Gelet hierop en mede in aanmerking genomen dat de uitgaven voor de BBWO-uitkering voor rekening komen van de individuele instelling waar betrokkene ontslag is verleend, is de rechtbank met verweerders van oordeel dat de bovenwettelijke uitkering dient te worden aangemerkt als inkomsten in verband met de beëindiging van zijn dienstbetrekking. Dat het geen vergoeding ineens betreft, maar een bedrag per maand waarover eiser pas na het verstrijken van de fictieve opzegtermijn kan beschikken, indien en voor zover hem een WW-uitkering wordt toegekend, maakt dit niet anders. De rechtbank verwijst in dit verband naar de uitspraak van de Centrale Raad van Beroep van 4 juni 2003, USZ 2003/227.
In geschil is voorts of de ingangsdatum van eisers WW-uitkering en de bovenwettelijke uitkering terecht op 1 november 2002 is gesteld.
De rechtbank kan de stelling van eiser dat hij reeds met ingang van
1 oktober 2002 recht had op een WW-uitkering en een bovenwettelijke uitkering niet onderschrijven. De dienstbetrekking van eiser is door ontbinding en zonder inachtneming van de wettelijke opzegtermijn geëindigd. In artikel 16, derde lid, van de WW is uitdrukkelijk een regeling opgenomen voor de situatie waarin bij beëindiging van de dienstbetrekking de opzegtermijn niet of onjuist in acht is genomen. Ingevolge artikel 4, tweede lid, van het BBWO is artikel 16 van de WW van overeenkomstige toepassing op de bovenwettelijke uitkering.
Nu niet is bestreden dat de dienstbetrekking, indien rekening was gehouden met de geldende opzegtermijn, zou zijn geëindigd per 1 november 2002, hebben verweerders de ingangsdatum van de WW-uitkering en de bovenwettelijke uitkering terecht op 1 november 2002 bepaald.
Naar aanleiding van eisers betoog, dat hij niet op de hoogte was van het feit dat (een deel van) zijn bovenwettelijke uitkering gebruikt zou worden om de fictieve opzegtermijn te overbruggen, overweegt de rechtbank dat hij zich niet met vrucht op onbekendheid met wettelijke regelingen kan beroepen.
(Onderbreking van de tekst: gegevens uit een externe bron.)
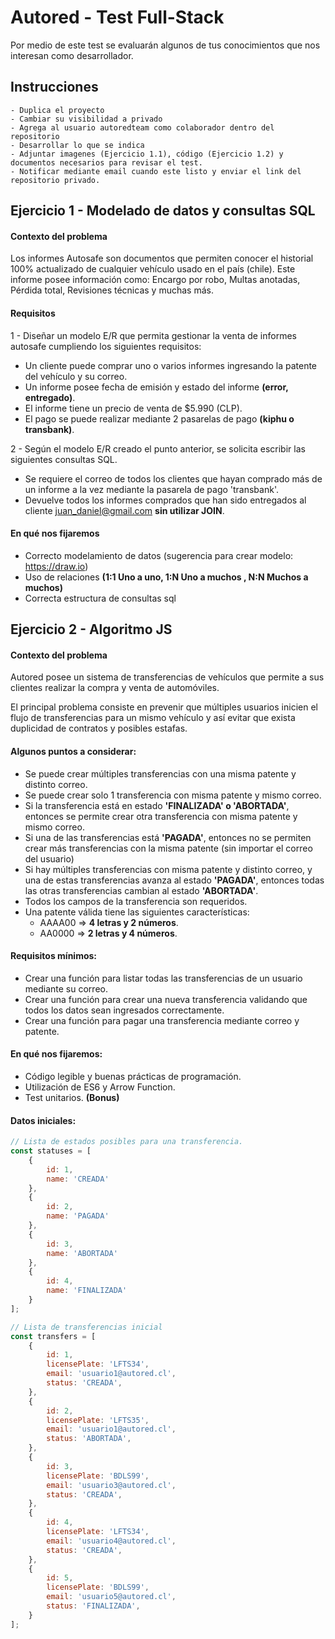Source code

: 
# Autored - Test Full-Stack

Por medio de este test se evaluarán algunos de tus conocimientos que nos interesan como desarrollador.




## Instrucciones

    - Duplica el proyecto
    - Cambiar su visibilidad a privado
    - Agrega al usuario autoredteam como colaborador dentro del repositorio
    - Desarrollar lo que se indica
    - Adjuntar imagenes (Ejercicio 1.1), código (Ejercicio 1.2) y documentos necesarios para revisar el test.
    - Notificar mediante email cuando este listo y enviar el link del repositorio privado.


## Ejercicio 1 - Modelado de datos y consultas SQL

#### Contexto del problema
Los   informes   Autosafe   son   documentos   que   permiten   conocer el
historial 100% actualizado de cualquier vehículo usado en el país (chile). 
Este informe posee información como: Encargo por robo, Multas anotadas, Pérdida total, Revisiones técnicas y muchas más.

#### Requisitos
1 - Diseñar un   modelo  E/R  que   permita   gestionar   la   venta   de   informes   autosafe
cumpliendo los siguientes requisitos:
 - Un cliente puede comprar uno o varios informes ingresando la patente del vehículo y su correo.
 - Un informe posee fecha de emisión y estado del informe **(error, entregado)**.
 - El informe tiene un precio de venta de $5.990 (CLP).
 - El pago se puede realizar mediante 2 pasarelas de pago **(kiphu o transbank)**.


2 - Según el modelo E/R creado el punto anterior, se solicita escribir las siguientes consultas SQL.

- Se requiere el correo de todos los clientes que hayan comprado más de un informe a la vez mediante la pasarela de pago 'transbank'.
- Devuelve todos los informes comprados que han sido entregados al cliente juan_daniel@gmail.com **sin utilizar JOIN**.

#### En qué nos fijaremos

- Correcto modelamiento de datos (sugerencia para crear modelo: https://draw.io)
- Uso de relaciones **(1:1 Uno a uno, 1:N Uno a muchos , N:N Muchos a muchos)**
- Correcta estructura de consultas sql
## Ejercicio 2 - Algoritmo JS

#### Contexto del problema

Autored posee un sistema de transferencias de vehículos que permite a sus clientes realizar la compra y venta de automóviles.

El principal problema consiste en prevenir que múltiples usuarios inicien el flujo de transferencias para un mismo vehículo
y así evitar que exista duplicidad de contratos y posibles estafas.
#### Algunos puntos a considerar:

- Se puede crear múltiples transferencias con una misma patente y distinto correo.
- Se puede crear solo 1 transferencia con misma patente y mismo correo.
- Si la transferencia está en estado **'FINALIZADA' o 'ABORTADA'**, entonces se permite crear otra transferencia con misma patente y mismo correo.
- Si una de las transferencias está **'PAGADA'**, entonces no se permiten crear más transferencias con la misma patente (sin importar el correo del usuario)
- Si hay múltiples transferencias con misma patente y distinto correo, y una de estas transferencias avanza al estado **'PAGADA'**, entonces todas las otras transferencias cambian al estado **'ABORTADA'**.
- Todos los campos de la transferencia son requeridos.
- Una patente válida tiene las siguientes características:
    * AAAA00 => **4 letras y 2 números**.
    * AA0000 => **2 letras y 4 números**.
    
#### Requisitos mínimos:

- Crear una función para listar todas las transferencias de un usuario mediante su correo.
- Crear una función para crear una nueva transferencia validando que todos los datos sean ingresados correctamente.
- Crear una función para pagar una transferencia mediante correo y patente.
#### En qué nos fijaremos:

- Código legible y buenas prácticas de programación.
- Utilización de ES6 y Arrow Function.
- Test unitarios. **(Bonus)**

#### Datos iniciales:

```javascript
// Lista de estados posibles para una transferencia.
const statuses = [
    {
        id: 1,
        name: 'CREADA'
    },
    {
        id: 2,
        name: 'PAGADA'
    },
    {
        id: 3,
        name: 'ABORTADA'
    },
    {
        id: 4,
        name: 'FINALIZADA'
    }
];

// Lista de transferencias inicial
const transfers = [
    {
        id: 1,
        licensePlate: 'LFTS34',
        email: 'usuario1@autored.cl',
        status: 'CREADA',
    },
    {
        id: 2,
        licensePlate: 'LFTS35',
        email: 'usuario1@autored.cl',
        status: 'ABORTADA',
    },
    {
        id: 3,
        licensePlate: 'BDLS99',
        email: 'usuario3@autored.cl',
        status: 'CREADA',
    },
    {
        id: 4,
        licensePlate: 'LFTS34',
        email: 'usuario4@autored.cl',
        status: 'CREADA',
    },
    {
        id: 5,
        licensePlate: 'BDLS99',
        email: 'usuario5@autored.cl',
        status: 'FINALIZADA',
    }
];
```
Het behoort tot eisers eigen verantwoordelijkheid om zich (bij verweerders) omtrent de juridische situatie te laten informeren.
Van nieuw of gewijzigd beleid dat verweerders niet (tijdig) aan eiser hebben kenbaar gemaakt is geen sprake, nu de handelwijze van verweerders direct voortvloeit uit meergenoemd artikel 16, derde lid, van de WW.
Op grond van het bovenstaande is de rechtbank van oordeel dat de stellingen van eiser tegen het bestreden besluit geen doel treffen.
Het beroep dient mitsdien ongegrond te worden verklaard.
De rechtbank acht geen termen aanwezig over te gaan tot een proceskostenveroordeling als bedoeld in artikel 8:75 van de Awb.
Het hiervoor overwogene leidt de rechtbank tot de volgende beslissing.
4. Beslissing
De rechtbank
verklaart de beroepen ongegrond.
Aldus gegeven door mr. J.N.A. Bootsma, rechter, en in het openbaar uitgesproken op
in tegenwoordigheid van mr. M.I.L.E.S. Bloemendal als griffier.
De griffier, De rechter,
Tegen deze uitspraak staat voor belanghebbenden, behoudens het bepaalde in artikel 6:24 juncto 6:13 van de Awb, binnen 6 weken na de dag van verzending hiervan, hoger beroep open bij de Centrale Raad van Beroep, Postbus 16002, 3500 DA Utrecht.